L'OMPI, qui chapeaute la plupart des accords internationaux concernant la propriété intellectuelle, ouvre cette semaine une exposition dédiée à l'impression 3D. Preuve que l'organisation n'entend pas laisser les choses se faire sans elle.

Si vous avez aimé les problématiques de droits d'auteur engendrées par l'arrivée de Napster et de tous les services de P2P et de partage successifs, vous allez adorer l'impression 3D. Alors que le piratage d'oeuvres culturelles n'a touché qu'une industrie relativement modeste, la possibilité de copier chez soi et de partager des améliorations des produits manufacturés promet d'avoir un impact beaucoup plus fort encore sur la société et les modèles économiques de nombreuses entreprises. Ce qui suscitera naturellement des batailles féroces sur le plan des propriétés intellectuelles.

Les possibilités offertes par l'impression 3D sont immenses, quoique toujours très débattues quant à leur adoption par le grand public, et l'on sent actuellement une tension naissance entre ceux qui souhaitent conserver un modèle open-source et open-hardware, basé sur la gratuité et la liberté de l'échange des modèles 3D. Et ceux qui veulent au contraire bâtir l'impression 3D dans le cadre de la défense des droits de propriété intellectuelle, avec déjà de premiers formats de DRM pour imprimantes 3D, et des brevets sur les technologies utilisées.

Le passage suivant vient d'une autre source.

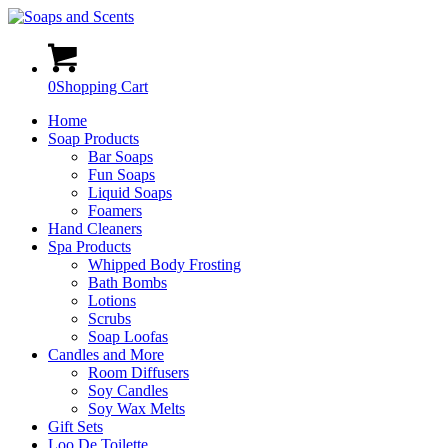
0
Shopping Cart
Home
Soap Products
Bar Soaps
Fun Soaps
Liquid Soaps
Foamers
Hand Cleaners
Spa Products
Whipped Body Frosting
Bath Bombs
Lotions
Scrubs
Soap Loofas
Candles and More
Room Diffusers
Soy Candles
Soy Wax Melts
Gift Sets
Loo De Toilette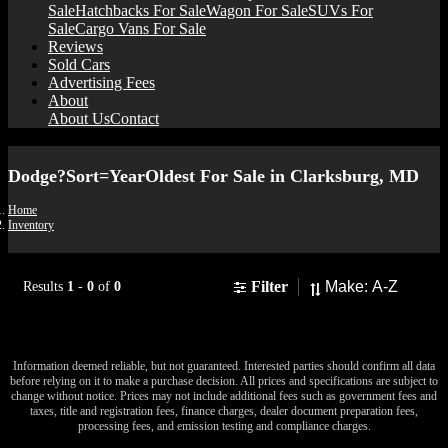
Sale
Hatchbacks For Sale
Wagon For Sale
SUVs For
Sale
Cargo Vans For Sale
Reviews
Sold Cars
Advertising Fees
About
About Us
Contact
Dodge?Sort=YearOldest For Sale in Clarksburg, MD
Home
Inventory
Sort
Filter
Results
1
-
0
of
0
No results found to match your search.
Information deemed reliable, but not guaranteed. Interested parties should confirm all data
before relying on it to make a purchase decision. All prices and specifications are subject to
change without notice. Prices may not include additional fees such as government fees and
taxes, title and registration fees, finance charges, dealer document preparation fees,
processing fees, and emission testing and compliance charges.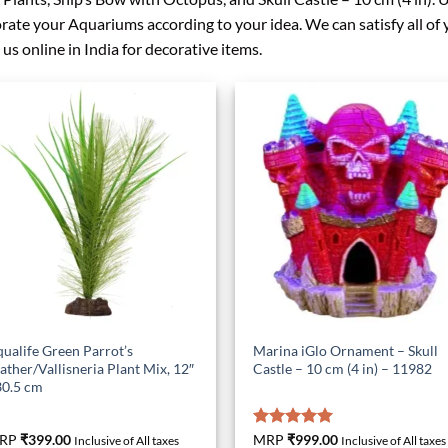
rate your Aquariums according to your idea. We can satisfy all o
 us online in India for decorative items.
ualife Green Parrot’s
Marina iGlo Ornament – Skull
ather/Vallisneria Plant Mix, 12″
Castle – 10 cm (4 in) – 11982
30.5 cm
RP
₹
399.00
Rated
MRP
₹
999.00
5.00
Inclusive of All taxes
Inclusive of All taxes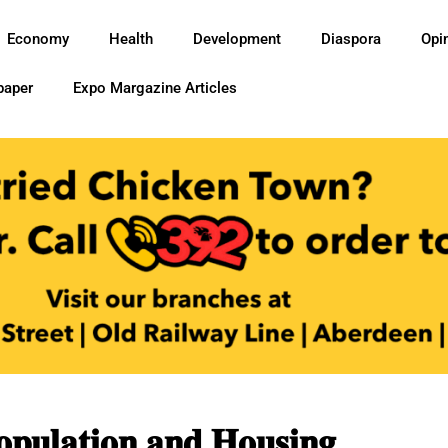
Economy
Health
Development
Diaspora
Opi
paper
Expo Margazine Articles
𝐮𝐥𝐚𝐭𝐢𝐨𝐧 𝐚𝐧𝐝 𝐇𝐨𝐮𝐬𝐢𝐧𝐠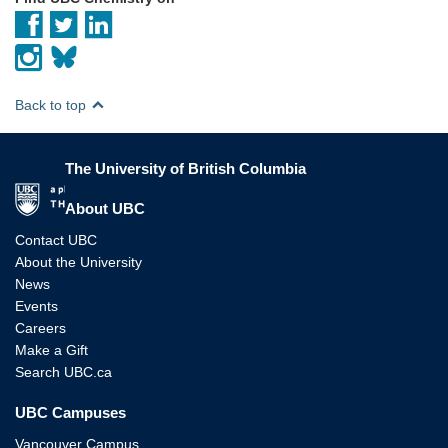
Back to top
The University of British Columbia
The University of British Columbia
About UBC
Contact UBC
About the University
News
Events
Careers
Make a Gift
Search UBC.ca
UBC Campuses
Vancouver Campus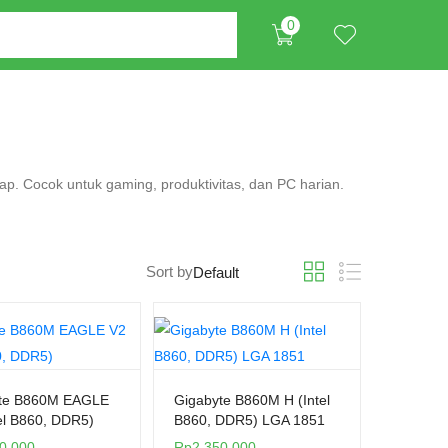
0
gkap. Cocok untuk gaming, produktivitas, dan PC harian.
Sort by
te B860M EAGLE
Gigabyte B860M H (Intel
el B860, DDR5)
B860, DDR5) LGA 1851
0.000
Rp
2.350.000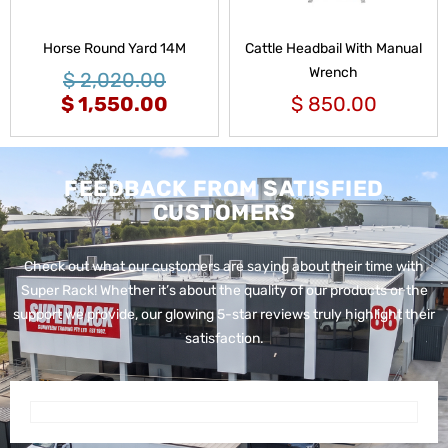
Horse Round Yard 14M
Cattle Headbail With Manual
Wrench
$
2,020.00
$
1,550.00
$
850.00
FEEDBACK FROM SATISFIED
CUSTOMERS
Check out what our customers are saying about their time with
Super Rack!
Whether it’s about the quality of our products or the
support we provide, our glowing 5-star reviews truly highlight their
satisfaction.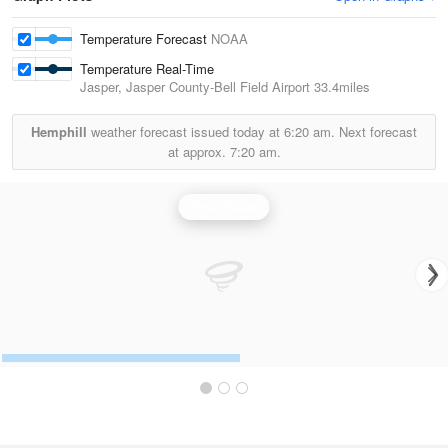
Temperature Forecast
NOAA
Temperature Real-Time
Jasper, Jasper County-Bell Field Airport
33.4miles
Hemphill
weather forecast issued today at
6:20 am.
Next forecast
at approx.
7:20 am.
Polk Radar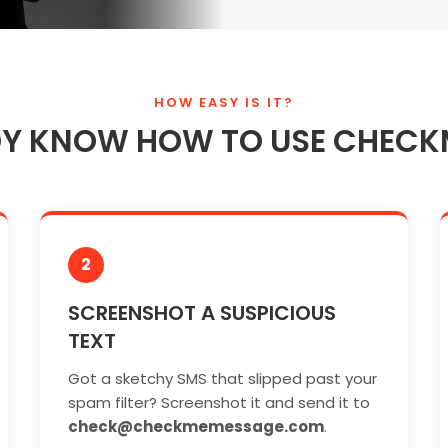
HOW EASY IS IT?
DY KNOW HOW TO USE CHECK
2
SCREENSHOT A SUSPICIOUS
TEXT
Got a sketchy SMS that slipped past your
spam filter? Screenshot it and send it to
check@checkmemessage.com
.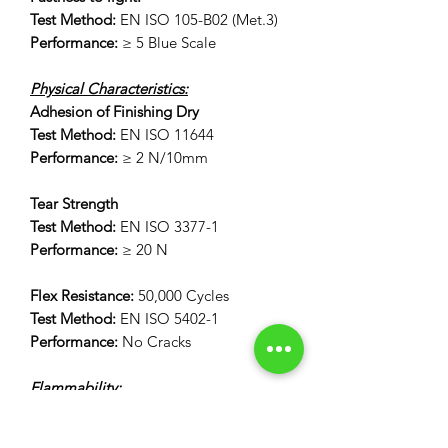
Test Method:
EN ISO 105-B02 (Met.3)
Performance:
≥ 5 Blue Scale
Physical Characteristics:
Adhesion of Finishing Dry
Test Method:
EN ISO 11644
Performance:
≥ 2 N/10mm
Tear Strength
Test Method:
EN ISO 3377-1
Performance:
≥ 20 N
Flex Resistance:
50,000 Cycles
Test Method:
EN ISO 5402-1
Performance:
No Cracks
Flammability:
12 Second Vertical Burn Test:
FAR 25.853(a) Appendix F Part 1 (a)(I)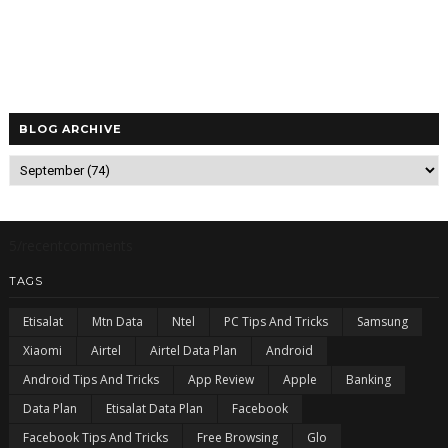
BLOG ARCHIVE
5/recentcomments
TAGS
Etisalat
Mtn Data
Ntel
PC Tips And Tricks
Samsung
Xiaomi
Airtel
Airtel Data Plan
Android
Android Tips And Tricks
App Review
Apple
Banking
Data Plan
Etisalat Data Plan
Facebook
Facebook Tips And Tricks
Free Browsing
Glo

Il est intéressant de voir que The Pirate Bay a déjà créé sa rubrique pour modèles 3D piratés (ou non), et que des plaintes en contrefaçon d'objets imprimables commencent à affluer. 

L'Organisation Mondiale de la Propriété Intellectuelle (OMPI), en tout cas, n'a aucune intention de se laisser dépasser par le phénomène en pleine explosion. Elle a ainsi annoncé cette semaine l'inauguration d'une exposition dans ses locaux suisses, dédiée à l'impression 3D. Ce qui montre une volonté très ferme de s'intéresser au sujet et aux problématiques qu'il soulève.

Malheureusement, nous ne savons pas encore ce que montre cette exposition. Mais nous aurons peut-être l'occasion d'en reparler.